**Reading passage:**
Thomas Horton (Former Writer)

Thomas studied Law at the University of Birmingham, and graduated with a 2:1 in July 2013. In the elapsed time, Thomas has worked for law firm HowardKennedyFsi LLP as a paralegal in the property department. Thomas has also been awarded a Major Scholarship by the Honourable Society of the Inner Temple and will begin the BPTC with City Law School in September 2014.

In July 2013, Secretary of State for business, innovation and skills, Vince Cable MP published a ‘Transparency and Trust’ discussion paper. The aim of the discussion was to receive views on how to improve corporate transparency and accountability in UK companies. In particular the paper focused on establishing a central register detailing beneficial ownership of companies, financial industry-specific directors’ duties, and an enhanced regime for directors who have engaged in misconduct.

The discussion paper and the Government Response (GR) highlight an attempt to bring the financial sector under political management following deregulation under the last Labour government. The wider proposals presented in the GR represent a powerful movement towards greater transparency and trust in UK business.

Central register of beneficial ownership of companies

A lack of transparency and of accountability with respect to those controlling a company erodes trust and damages the business environment. Ultimately this can hold back economic growth. (Executive Summary, GR, paragraph 6)

Whilst company law requires certain information of a company to be made publicly available, such as the identity of its directors (s. 162 Companies Act 2006) and the company’s shareholders (s. 114 Companies Act 2006), this information does not necessarily reveal who the beneficial owner(s) of the company is.

The beneficial ownership of a company is something that has previously discussed in my article Recent Decisions Avail to Clarify Piercing the Corporate Veil. Summarily, in the context of the BIS discussion paper and the GR, the beneficial ownership refers to those companies or trusts that are behind the ownership of shares in a company (i.e. to who the benefit in the shares in the company ultimately reverts to).

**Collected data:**
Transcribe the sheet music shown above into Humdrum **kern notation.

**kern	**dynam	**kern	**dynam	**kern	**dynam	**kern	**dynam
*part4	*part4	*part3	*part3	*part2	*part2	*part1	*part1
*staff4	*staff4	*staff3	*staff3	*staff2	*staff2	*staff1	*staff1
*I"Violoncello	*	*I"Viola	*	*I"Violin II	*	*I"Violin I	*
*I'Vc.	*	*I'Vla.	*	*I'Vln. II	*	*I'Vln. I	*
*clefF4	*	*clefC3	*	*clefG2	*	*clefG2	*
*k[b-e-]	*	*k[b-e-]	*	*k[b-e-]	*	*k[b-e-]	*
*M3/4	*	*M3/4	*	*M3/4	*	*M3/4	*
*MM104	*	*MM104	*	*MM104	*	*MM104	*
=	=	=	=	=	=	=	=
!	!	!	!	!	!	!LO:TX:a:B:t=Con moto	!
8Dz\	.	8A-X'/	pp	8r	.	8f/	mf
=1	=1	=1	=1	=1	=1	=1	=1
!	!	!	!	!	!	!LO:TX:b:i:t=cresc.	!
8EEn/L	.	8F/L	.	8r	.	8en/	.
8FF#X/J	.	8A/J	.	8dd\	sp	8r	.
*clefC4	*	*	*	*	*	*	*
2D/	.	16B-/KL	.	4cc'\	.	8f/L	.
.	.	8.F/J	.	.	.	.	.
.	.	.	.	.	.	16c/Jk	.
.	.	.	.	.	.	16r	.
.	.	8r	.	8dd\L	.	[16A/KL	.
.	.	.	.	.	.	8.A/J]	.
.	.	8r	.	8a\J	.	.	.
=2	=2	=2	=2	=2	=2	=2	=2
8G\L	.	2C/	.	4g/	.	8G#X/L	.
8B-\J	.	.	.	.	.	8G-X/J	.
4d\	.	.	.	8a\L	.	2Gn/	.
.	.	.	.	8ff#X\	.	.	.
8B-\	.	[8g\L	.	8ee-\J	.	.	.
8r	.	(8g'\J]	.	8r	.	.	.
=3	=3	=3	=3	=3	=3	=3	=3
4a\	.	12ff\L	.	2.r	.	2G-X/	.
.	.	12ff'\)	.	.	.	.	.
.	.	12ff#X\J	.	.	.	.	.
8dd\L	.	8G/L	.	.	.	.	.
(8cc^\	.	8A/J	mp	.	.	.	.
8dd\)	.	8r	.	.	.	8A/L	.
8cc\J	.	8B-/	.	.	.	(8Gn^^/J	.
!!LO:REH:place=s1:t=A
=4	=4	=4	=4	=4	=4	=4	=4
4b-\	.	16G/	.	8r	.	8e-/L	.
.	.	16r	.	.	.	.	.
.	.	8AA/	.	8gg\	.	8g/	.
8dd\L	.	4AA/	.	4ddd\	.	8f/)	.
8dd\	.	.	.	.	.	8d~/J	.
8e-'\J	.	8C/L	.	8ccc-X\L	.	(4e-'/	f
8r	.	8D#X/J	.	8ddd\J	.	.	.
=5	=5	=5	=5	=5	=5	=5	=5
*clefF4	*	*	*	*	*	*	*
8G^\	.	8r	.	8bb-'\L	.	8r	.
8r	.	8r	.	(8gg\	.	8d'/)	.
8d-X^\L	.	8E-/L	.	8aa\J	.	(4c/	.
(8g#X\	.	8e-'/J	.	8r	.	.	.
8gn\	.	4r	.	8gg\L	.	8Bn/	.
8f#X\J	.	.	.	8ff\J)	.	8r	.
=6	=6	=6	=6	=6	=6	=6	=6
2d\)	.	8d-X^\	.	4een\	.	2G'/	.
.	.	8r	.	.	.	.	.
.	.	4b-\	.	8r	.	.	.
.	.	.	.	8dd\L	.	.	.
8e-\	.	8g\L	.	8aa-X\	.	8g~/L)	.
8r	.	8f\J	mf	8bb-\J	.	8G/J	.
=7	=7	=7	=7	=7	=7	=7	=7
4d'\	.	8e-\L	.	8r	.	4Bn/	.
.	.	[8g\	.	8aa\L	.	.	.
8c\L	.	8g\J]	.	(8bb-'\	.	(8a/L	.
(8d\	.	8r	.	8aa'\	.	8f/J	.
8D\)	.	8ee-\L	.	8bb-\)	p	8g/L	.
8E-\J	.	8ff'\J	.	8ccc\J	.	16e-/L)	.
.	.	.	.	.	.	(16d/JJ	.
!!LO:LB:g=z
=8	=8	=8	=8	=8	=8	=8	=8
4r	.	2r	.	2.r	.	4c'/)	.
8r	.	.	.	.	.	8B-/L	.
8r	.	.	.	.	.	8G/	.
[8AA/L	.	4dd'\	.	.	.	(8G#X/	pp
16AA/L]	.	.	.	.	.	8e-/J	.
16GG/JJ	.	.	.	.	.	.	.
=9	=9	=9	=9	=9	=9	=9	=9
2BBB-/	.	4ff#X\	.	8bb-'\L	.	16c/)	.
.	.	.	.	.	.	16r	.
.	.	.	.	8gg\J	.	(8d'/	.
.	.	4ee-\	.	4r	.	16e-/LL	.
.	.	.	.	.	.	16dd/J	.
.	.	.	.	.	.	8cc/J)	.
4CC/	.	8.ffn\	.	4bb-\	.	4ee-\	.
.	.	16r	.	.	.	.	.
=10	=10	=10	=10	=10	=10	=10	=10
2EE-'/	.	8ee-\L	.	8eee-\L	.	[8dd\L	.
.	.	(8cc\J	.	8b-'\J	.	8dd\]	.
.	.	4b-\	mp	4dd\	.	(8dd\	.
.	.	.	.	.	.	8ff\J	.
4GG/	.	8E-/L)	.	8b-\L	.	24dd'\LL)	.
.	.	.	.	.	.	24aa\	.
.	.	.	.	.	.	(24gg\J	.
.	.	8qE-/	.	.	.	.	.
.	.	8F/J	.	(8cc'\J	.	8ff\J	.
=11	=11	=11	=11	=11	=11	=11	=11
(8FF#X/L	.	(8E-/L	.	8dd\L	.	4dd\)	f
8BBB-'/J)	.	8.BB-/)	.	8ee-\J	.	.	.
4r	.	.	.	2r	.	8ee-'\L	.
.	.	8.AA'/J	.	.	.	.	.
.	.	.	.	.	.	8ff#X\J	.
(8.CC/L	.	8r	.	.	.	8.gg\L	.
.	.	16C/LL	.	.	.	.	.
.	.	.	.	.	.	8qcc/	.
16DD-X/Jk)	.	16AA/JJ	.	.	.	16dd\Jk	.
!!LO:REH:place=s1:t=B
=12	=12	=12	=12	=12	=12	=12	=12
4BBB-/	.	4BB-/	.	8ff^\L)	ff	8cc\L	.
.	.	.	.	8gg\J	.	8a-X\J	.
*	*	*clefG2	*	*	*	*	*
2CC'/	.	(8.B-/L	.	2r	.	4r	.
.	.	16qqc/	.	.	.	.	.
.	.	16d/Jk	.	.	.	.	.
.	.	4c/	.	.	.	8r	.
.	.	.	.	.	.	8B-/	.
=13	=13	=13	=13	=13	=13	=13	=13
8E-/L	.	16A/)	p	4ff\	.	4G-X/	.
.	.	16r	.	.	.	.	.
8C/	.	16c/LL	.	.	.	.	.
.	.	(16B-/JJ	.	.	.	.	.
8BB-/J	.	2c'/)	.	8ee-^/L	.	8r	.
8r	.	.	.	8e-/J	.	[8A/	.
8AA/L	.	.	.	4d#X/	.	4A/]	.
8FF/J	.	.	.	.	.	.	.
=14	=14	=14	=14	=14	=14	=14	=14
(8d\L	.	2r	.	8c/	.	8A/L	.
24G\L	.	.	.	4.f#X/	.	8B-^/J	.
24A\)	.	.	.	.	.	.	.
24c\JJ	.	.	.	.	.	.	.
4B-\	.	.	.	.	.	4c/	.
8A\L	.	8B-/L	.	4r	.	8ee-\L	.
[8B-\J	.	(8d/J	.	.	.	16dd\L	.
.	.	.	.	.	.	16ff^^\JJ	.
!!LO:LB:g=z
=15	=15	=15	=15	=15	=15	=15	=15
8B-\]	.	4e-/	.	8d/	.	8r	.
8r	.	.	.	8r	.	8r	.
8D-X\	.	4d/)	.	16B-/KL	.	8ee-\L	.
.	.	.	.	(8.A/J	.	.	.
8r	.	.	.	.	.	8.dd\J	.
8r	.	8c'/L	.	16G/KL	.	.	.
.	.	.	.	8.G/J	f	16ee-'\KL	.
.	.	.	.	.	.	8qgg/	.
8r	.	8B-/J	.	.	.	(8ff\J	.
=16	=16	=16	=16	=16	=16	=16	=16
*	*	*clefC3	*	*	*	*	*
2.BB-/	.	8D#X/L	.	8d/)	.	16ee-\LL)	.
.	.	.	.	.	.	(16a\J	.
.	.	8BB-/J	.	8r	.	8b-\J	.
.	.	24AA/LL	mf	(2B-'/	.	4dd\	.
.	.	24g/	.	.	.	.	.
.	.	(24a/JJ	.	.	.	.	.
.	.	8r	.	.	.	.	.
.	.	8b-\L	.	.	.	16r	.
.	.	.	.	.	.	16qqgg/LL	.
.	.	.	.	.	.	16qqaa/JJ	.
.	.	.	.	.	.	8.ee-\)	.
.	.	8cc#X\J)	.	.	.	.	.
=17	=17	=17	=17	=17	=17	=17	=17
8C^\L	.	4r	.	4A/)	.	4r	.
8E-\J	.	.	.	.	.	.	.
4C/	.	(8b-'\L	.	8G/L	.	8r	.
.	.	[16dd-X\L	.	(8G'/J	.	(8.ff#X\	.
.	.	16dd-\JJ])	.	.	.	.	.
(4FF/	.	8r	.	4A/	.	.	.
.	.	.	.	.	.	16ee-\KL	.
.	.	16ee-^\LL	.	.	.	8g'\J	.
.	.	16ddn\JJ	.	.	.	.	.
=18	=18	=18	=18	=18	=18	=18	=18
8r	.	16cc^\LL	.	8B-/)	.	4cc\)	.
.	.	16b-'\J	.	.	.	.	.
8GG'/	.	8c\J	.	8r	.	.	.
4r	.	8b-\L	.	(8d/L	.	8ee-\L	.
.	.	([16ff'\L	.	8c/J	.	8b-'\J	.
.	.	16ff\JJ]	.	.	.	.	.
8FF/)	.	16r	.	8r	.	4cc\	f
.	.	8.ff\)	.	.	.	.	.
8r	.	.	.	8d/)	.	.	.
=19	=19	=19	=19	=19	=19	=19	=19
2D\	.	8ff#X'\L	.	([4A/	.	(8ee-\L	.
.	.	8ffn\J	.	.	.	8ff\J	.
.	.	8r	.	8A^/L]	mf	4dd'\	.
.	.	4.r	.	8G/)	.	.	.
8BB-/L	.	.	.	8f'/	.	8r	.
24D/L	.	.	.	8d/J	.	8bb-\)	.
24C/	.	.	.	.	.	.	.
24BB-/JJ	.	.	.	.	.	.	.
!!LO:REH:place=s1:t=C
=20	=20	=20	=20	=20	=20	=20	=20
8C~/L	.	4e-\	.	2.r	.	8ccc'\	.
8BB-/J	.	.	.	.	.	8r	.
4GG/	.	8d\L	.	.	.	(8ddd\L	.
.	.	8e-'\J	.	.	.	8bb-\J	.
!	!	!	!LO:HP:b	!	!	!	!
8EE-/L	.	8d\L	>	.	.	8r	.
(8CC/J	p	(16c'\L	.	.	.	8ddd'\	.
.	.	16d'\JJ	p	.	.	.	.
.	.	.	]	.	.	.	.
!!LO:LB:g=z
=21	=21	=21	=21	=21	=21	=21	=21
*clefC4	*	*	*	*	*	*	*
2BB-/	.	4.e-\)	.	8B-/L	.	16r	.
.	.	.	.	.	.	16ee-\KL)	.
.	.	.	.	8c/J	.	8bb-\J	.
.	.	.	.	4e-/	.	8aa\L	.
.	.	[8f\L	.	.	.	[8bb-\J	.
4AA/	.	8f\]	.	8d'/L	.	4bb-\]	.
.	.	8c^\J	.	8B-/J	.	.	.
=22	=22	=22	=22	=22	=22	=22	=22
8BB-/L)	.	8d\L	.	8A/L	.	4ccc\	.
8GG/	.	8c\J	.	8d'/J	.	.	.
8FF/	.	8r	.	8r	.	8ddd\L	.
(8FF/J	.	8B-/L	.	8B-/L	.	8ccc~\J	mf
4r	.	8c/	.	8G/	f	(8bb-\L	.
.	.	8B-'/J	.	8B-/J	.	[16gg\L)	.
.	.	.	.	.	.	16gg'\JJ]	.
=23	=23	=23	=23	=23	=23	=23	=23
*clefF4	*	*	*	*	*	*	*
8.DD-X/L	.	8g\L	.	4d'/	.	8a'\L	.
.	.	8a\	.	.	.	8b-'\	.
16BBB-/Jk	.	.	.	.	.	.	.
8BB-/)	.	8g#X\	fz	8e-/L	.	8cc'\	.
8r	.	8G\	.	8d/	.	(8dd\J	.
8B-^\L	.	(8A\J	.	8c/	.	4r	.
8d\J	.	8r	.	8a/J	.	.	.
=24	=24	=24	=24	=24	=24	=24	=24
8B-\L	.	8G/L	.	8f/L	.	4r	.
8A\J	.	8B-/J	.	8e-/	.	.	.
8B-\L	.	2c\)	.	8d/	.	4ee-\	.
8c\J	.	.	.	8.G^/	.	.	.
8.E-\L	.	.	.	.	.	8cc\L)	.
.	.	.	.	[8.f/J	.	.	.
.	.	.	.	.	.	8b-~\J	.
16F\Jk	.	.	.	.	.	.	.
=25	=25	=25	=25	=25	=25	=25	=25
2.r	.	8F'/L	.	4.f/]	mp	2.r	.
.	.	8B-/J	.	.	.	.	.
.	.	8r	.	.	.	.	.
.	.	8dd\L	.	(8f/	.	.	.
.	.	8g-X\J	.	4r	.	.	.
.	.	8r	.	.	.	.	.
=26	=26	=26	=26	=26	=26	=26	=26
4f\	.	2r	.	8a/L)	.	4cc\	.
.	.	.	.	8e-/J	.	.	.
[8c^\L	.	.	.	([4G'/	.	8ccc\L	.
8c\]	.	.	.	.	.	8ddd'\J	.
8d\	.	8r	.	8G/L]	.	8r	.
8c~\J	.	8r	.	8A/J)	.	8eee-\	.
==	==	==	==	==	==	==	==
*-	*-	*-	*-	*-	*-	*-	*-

**Questions on the material:**
a: In the article on corporate transparency, when did Vince Cable publish the "Transparency and Trust" discussion paper?
b: Resume the article on corporate transparency with the sentences that would come after its last one.

**Solved problems:**
a: July 2013

b:
One of these benefits is that a company creates a separate legal entity that will be held accountable for its debts and liabilities (Salomon v Salomon [1896] AC 22). However, there are circumstances where litigants argue to “pierce the corporate veil” that a company can create in order to hold its shareholders to account. As the law currently stands following the Supreme Court’s decision in Prest v Petrodel, when a company is willingly utilised to evade a legal obligation or restriction, those utilising the company for that purpose will not receive the liability benefits enjoyed by the separate legal entity of a company.

As noted in my previous article, Lord Mance JSC in Prest stated obiter at paragraph 102:

…[O]ne would wish to hear further argument on this or any other suggested exception [to the Salomon principle], in a case where it is directly relevant.

Being able to easily determine who are the beneficial owners of a company will assist the court in determining whether or not the corporate veil should be lifted to prevent the Salomon principle being relied upon in order to facilitate fraud. A major point that is present from the GR is the intended default prohibition of corporate directors (where a company director is not a natural person (an individual) but a legal person (another company) (GR, paragraph 169). This move will provide significant progress towards greater transparency and accountability of individual directors. This requirement will additionally see the filtering out of current corporate directors after a year of the introduction of the statutory default prohibition (GR, paragraph 174).

The GR proposes that that information on individuals who ultimately own a company (such as other companies, partnerships and trusts), or control more than 25% of a company’s shares or voting rights (a blocking-minority in certain decision-making processes of a company), or who ‘otherwise exercise control’ over the company or its management, will need to be obtained and held by the company and provided to the central registry (to be maintained by Companies House). The use of the language ‘otherwise exercise[s] control’, however, could be problematic if implemented to any statutory provision that should be formulated following the GR. Indeed, creating a codified subjective test may not be of much assistance to the court for their determination of whether the corporate veil should be pierced.

It is understood that the collation of this information will be provided for by an amendment to Part 22 of the Companies Act 2006, which currently provides means for the disclosure of information about interests in a public company’s shares. An amendment to Part 22 will provide for an obligation on the company and the beneficial owner to provide full information (GR, paragraph 80) of the ownership of the company. Companies will be under an active obligation to collate information of its beneficial ownership (GR, paragraph 114). This requirement demonstrates a clear attempt to maintain regulation of companies in order to reduce the possibility of fraud occurring; regular publicly accessible (GR, paragraph 109) updates of a company’s ownership will provide the utmost transparency in UK business.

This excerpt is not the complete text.